→ **TASK GOAL**
Please filter the data down to the lines that include the word "Dodatkowo" and copy them.

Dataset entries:
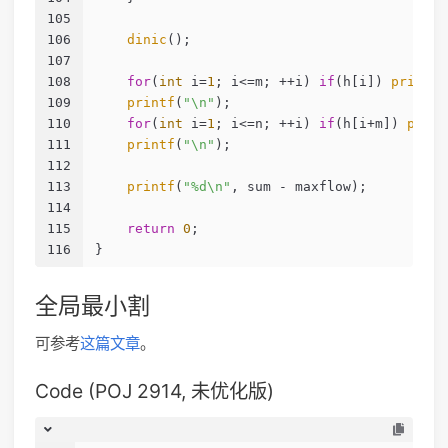
105
106
dinic
();
107
108
for
(
int
 i=
1
; i<=m; ++i) 
if
(h[i]) 
printf
(
109
printf
(
"\n"
);
110
for
(
int
 i=
1
; i<=n; ++i) 
if
(h[i+m]) 
print
111
printf
(
"\n"
);
112
113
printf
(
"%d\n"
, sum - maxflow);
114
115
return
0
;
116
}
全局最小割
可参考
这篇文章
。
Code (POJ 2914, 未优化版)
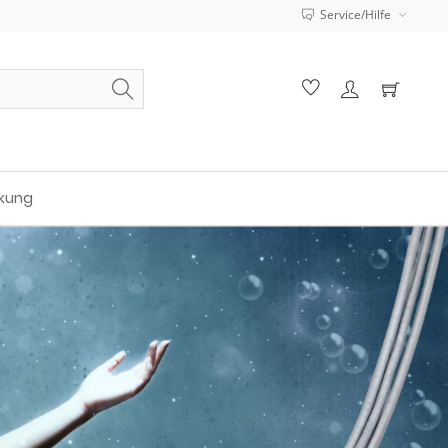
Service/Hilfe
kung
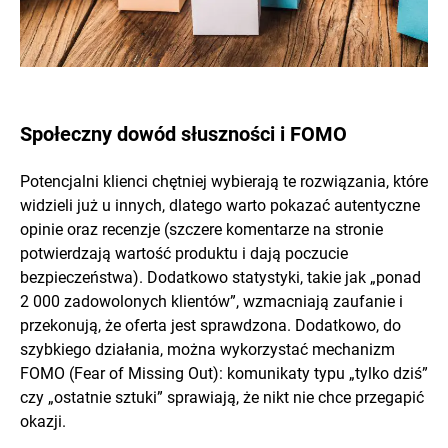
Społeczny dowód słuszności i FOMO
Potencjalni klienci chętniej wybierają te rozwiązania, które
widzieli już u innych, dlatego warto pokazać autentyczne
opinie oraz recenzje (szczere komentarze na stronie
potwierdzają wartość produktu i dają poczucie
bezpieczeństwa). Dodatkowo statystyki, takie jak „ponad
2 000 zadowolonych klientów”, wzmacniają zaufanie i
przekonują, że oferta jest sprawdzona. Dodatkowo, do
szybkiego działania, można wykorzystać mechanizm
FOMO (Fear of Missing Out): komunikaty typu „tylko dziś”
czy „ostatnie sztuki” sprawiają, że nikt nie chce przegapić
okazji.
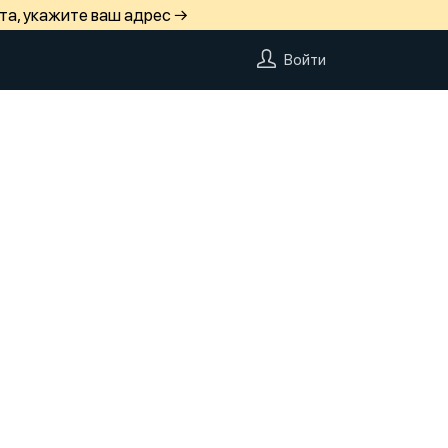
та, укажите ваш адрес →
Войти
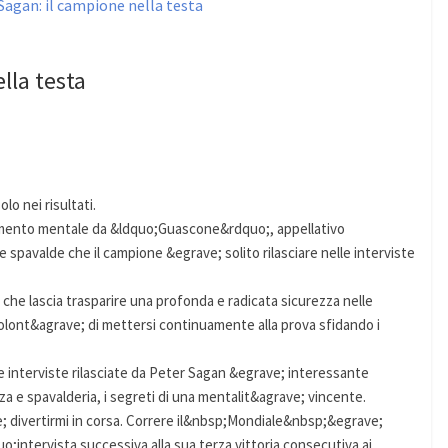
lla testa
o nei risultati.
giamento mentale da &ldquo;Guascone&rdquo;, appellativo
i e spavalde che il campione &egrave; solito rilasciare nelle interviste
che lascia trasparire una profonda e radicata sicurezza nelle
lont&agrave; di mettersi continuamente alla prova sfidando i
interviste rilasciate da Peter Sagan &egrave; interessante
za e spavalderia, i segreti di una mentalit&agrave; vincente.
divertirmi in corsa. Correre il&nbsp;Mondiale&nbsp;&egrave;
;intervista successiva alla sua terza vittoria consecutiva ai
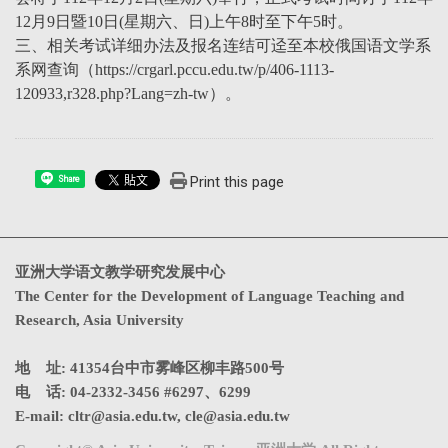
12月9日暨10日(星期六、日)上午8时至下午5时。
三、相关考试详细办法及报名连结可迳至本校俄国语文学系
系网查询（https://crgarl.pccu.edu.tw/p/406-1113-
120933,r328.php?Lang=zh-tw）。
Print this page
Share
亚洲大学语文教学研究发展中心
The Center for the Development of Language Teaching and
Research, Asia University
地 址: 41354台中市雾峰区柳丰路500号
电 话: 04-2332-3456 #6297、6299
E-mail:
cltr@asia.edu.tw
,
cle@asia.edu.tw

→ **SOLUTION FOR THIS EXERCISE**
bezpieczeństwa). Dodatkowo statystyki, takie jak „ponad
przekonują, że oferta jest sprawdzona. Dodatkowo, do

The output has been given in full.